In his blog posting today, Thomas Barnett succinctly offers a very different perspective and game plan on what the U.S. must pursue to adjust to a true “New World Order” (in the words of Bush senior):
We should be promoting India as a regional security pillar in the Middle East, but we do not. We should be pushing hard for Russia’s fully admittance into NATO and some prioritized pathway into the EU, but we do not. We should be encouraging China’s use of the ASEAN group to create the genesis of an Asian Union, with us included in a special status, but we do not. Instead, we promote China’s encirclement through military alliances and then express surprise that China seeks to do the same to us.
The dynamics of the 21st century security environment will inevitably push the U.S. to greater reliance upon, and alliance with, Russia, India, China and Brazil. This is simply too big of a change for the current administration, just too far of a conceptual leap. So we end up waiting out the second Bush administration, hoping that we don’t fall too far behind, strategically speaking, in this process.

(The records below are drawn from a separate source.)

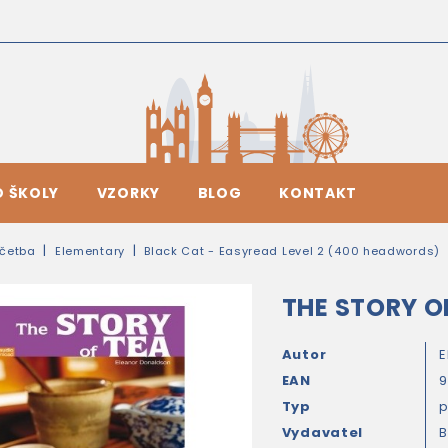
O ŠKOLY
VZORKY
BLOG
KONTAKT
četba
Elementary
Black Cat - Easyread Level 2 (400 headwords)
THE STORY OF
Autor
E
EAN
Typ
Vydavatel
B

Meanwhile, Iran continues to look ripe for the connecting. When your best and brightest all seek to make a run for greener pastures, like Dubai just across the gulf, then it’s clear the current regime is failing. We can either prop it up by obsessing over the WMD issue, repeating the same myopic focus we had with Iraq, or we can judge the case on its merits and kill that tired authoritarian regime with economic and social connectivity.
Gone are the days when we think of state power in a state v. state way.
As mentioned earlier in StrategyUnit (”Events in Context: Paris Riots and SAFTA“), globalization has forced the national-state to evolve. While I think the overall Weberian notion of the nation-state still hold, nation-states must include greater connectivity (internall, externally and overall in the world) as part of its security considerations, and an increasing one at that.